I was teased at the lunch, as I was the only member of the media “without breasts.” But given that my sister/breast cancer survivor is on the board of I Can Serve, and that my late mother had succumbed to cancer back in 1996, the mission-vision of I Can Serve, and other similar foundations, has always held a special place in my heart.

Suspension of disbelief

In these three novels, the suspension of disbelief is an absolute requirement. Whether it’s the notion of time travel, a rat that can read and write, or inexplicable behavior that no rational person would accept — they are all things we take in stride in order to enjoy these books, and have our “gullibility” so well rewarded.

The Little Book by Selden Edwards (available at National Bookstore): This is one very assured first novel, coming from the same genre that had us enthralled by The Time Traveller’s Wife. Wheeler Burden is one of Life’s charmers, a varsity star athlete, a rock star, and burdened by a family legacy that’s dense and fascinating. In 1988, at age 47, he inexplicably finds himself in 1897 Vienna, consorting with the top minds of the epoch, including a young doctor named Sigmund Freud.

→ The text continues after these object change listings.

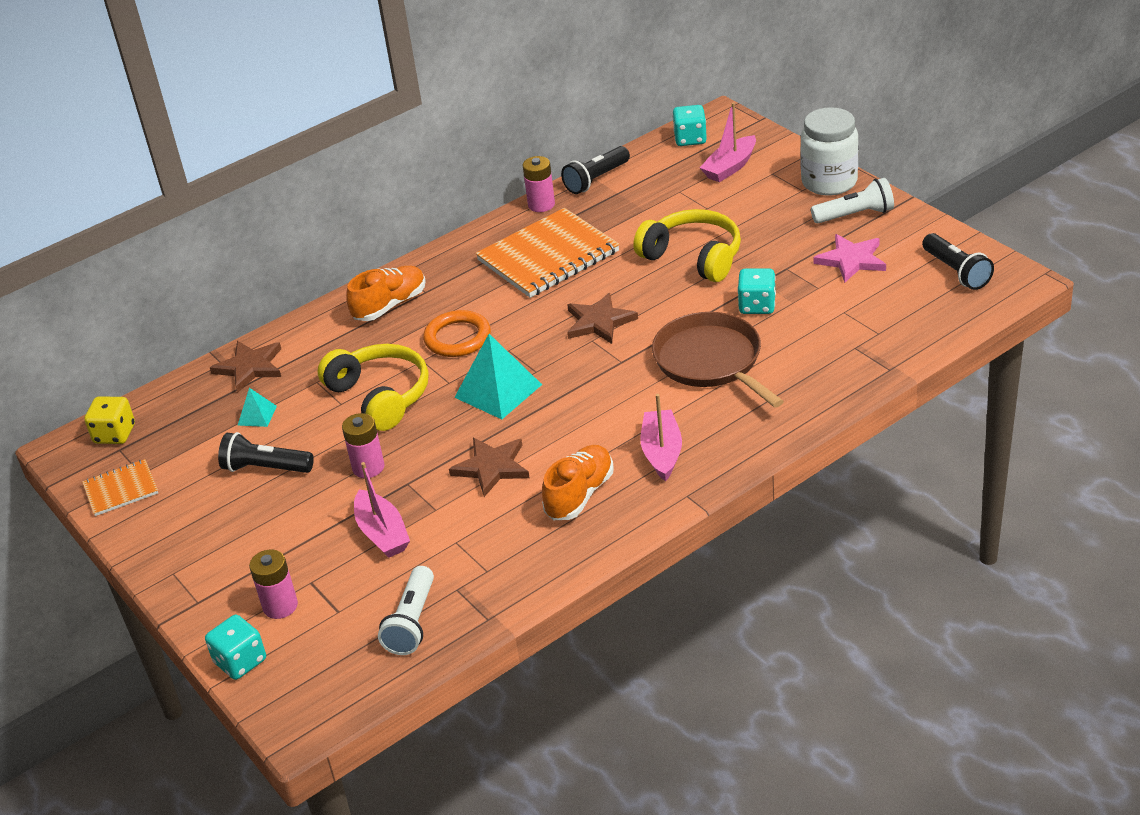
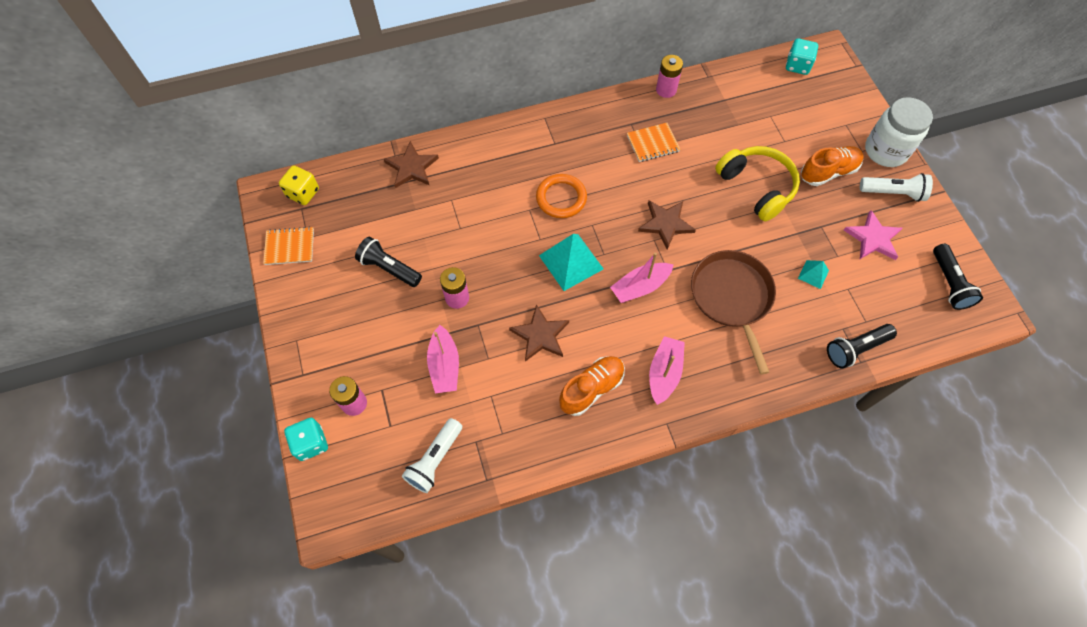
camera: 15 degrees right, 25 degrees up
(257, 415) = (400, 215): turquoise pyramid -> turquoise pyramid (813, 274)
(380, 396) = (488, 233): yellow headphones -> none
(390, 305) = (526, 147): orange shoe -> orange shoe (828, 172)
(548, 256) = (653, 143): orange notebook -> orange notebook, size x0.51
(596, 180) = (714, 80): black flashlight -> black flashlight (855, 349)
(730, 167) = (816, 106): pink boat -> pink boat (640, 287)
(757, 306) = (785, 255): turquoise dice -> none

He also encounters his grandparents, and in an even stranger twist, his 20-something father, who had died while held by the Gestapo before the Normandy invasion. Like some Connecticut Yankee in Freud’s Vienna, the novel takes on such themes as finding oneself, the bonds of family, a love story for the ages and how genius evolves. While at times, Wheeler is too much the hero, you can’t fault the enthusiasm and brisk plotting of this book.

Firmin by Sam Savage (available at National Bookstore): Firmin is the 13th in a litter of rats. It is early 1960s Boston and born in a bookstore, forced to play 13th fiddle to his siblings in the food department, he ends up chewing on the books in the store and miraculously reads and absorbs the books, gaining higher intelligence. Wanting so badly to communicate, he extends his misplaced love on Norman Shine, the bookstore owner, and ends up with Jerry Magoon, a doomed hippie/author of science fiction.

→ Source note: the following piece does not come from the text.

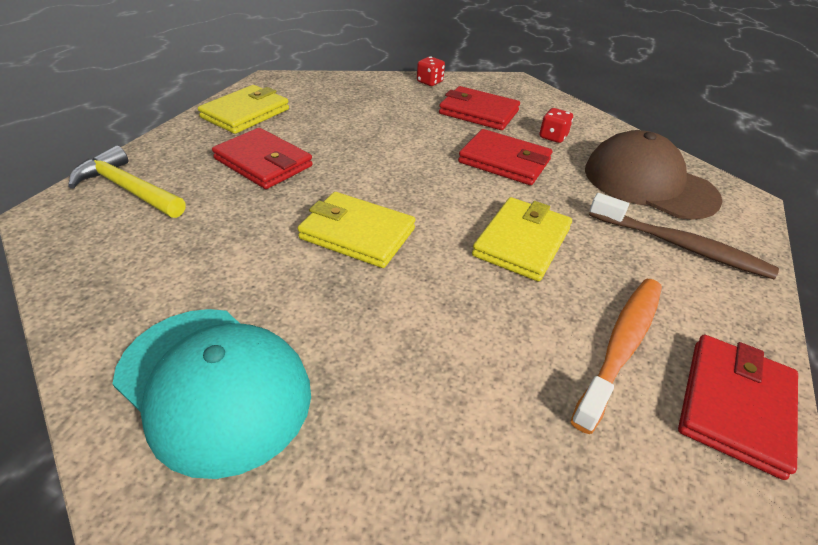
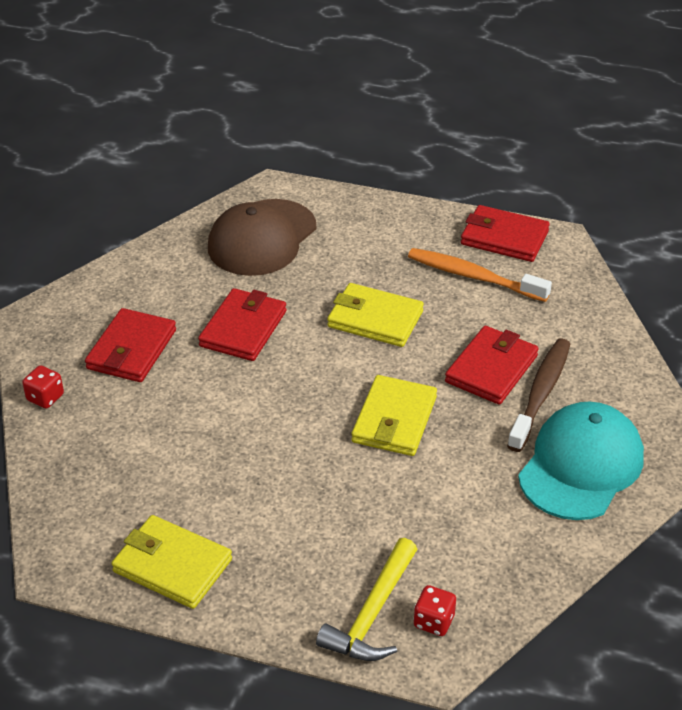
camera: 95 degrees left, 0 degrees up
(263, 162) = (291, 515): red wallet -> red wallet (491, 369)
(553, 137) = (182, 293): red dice -> red dice (434, 621)
(680, 246) = (353, 234): brown toothbrush -> brown toothbrush (540, 393)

Great in concept and characterization (Firmin hates Mickey Mouse and Stuart Little), the novel flags in the second half as it takes on themes of urban renewal, and reaches out to be an elegy/allegory for those old Boston neighborhoods where seedy, bohemian and creative lay side by side. Fortunately for us, there is the wonderfully cynical Firmin and the great love for books this book espouses. A Ratatouille for bookworms?

The Book of Murder by Guillermo Martinez (available at Fully Booked): This is an existential thriller much in the vein of the books of Paul Auster. A writer from Argentina, Martinez wrote The Oxford Murders in 2006, and this is his latest. Our narrator is a writer on the fringes, and as with most “minor” writers, he’s in awe of the great lion of literature in this book, an author named Kloster. Years ago, when he was just starting, our narrator shared a typist named Luciana with the aforementioned Kloster, and there was a frisson of sexual excitement that both authors shared with this typist. Now, Luciana reappears with a preposterous story of how after having accused Kloster of sexual harassment, Kloster is hell bent on a perverted form of revenge, methodically killing off all the people close to Luciana. The reasons for this, and whether it is Kloster or Luciana who have taken leave of his/her senses, becomes the gist of this intriguing novel.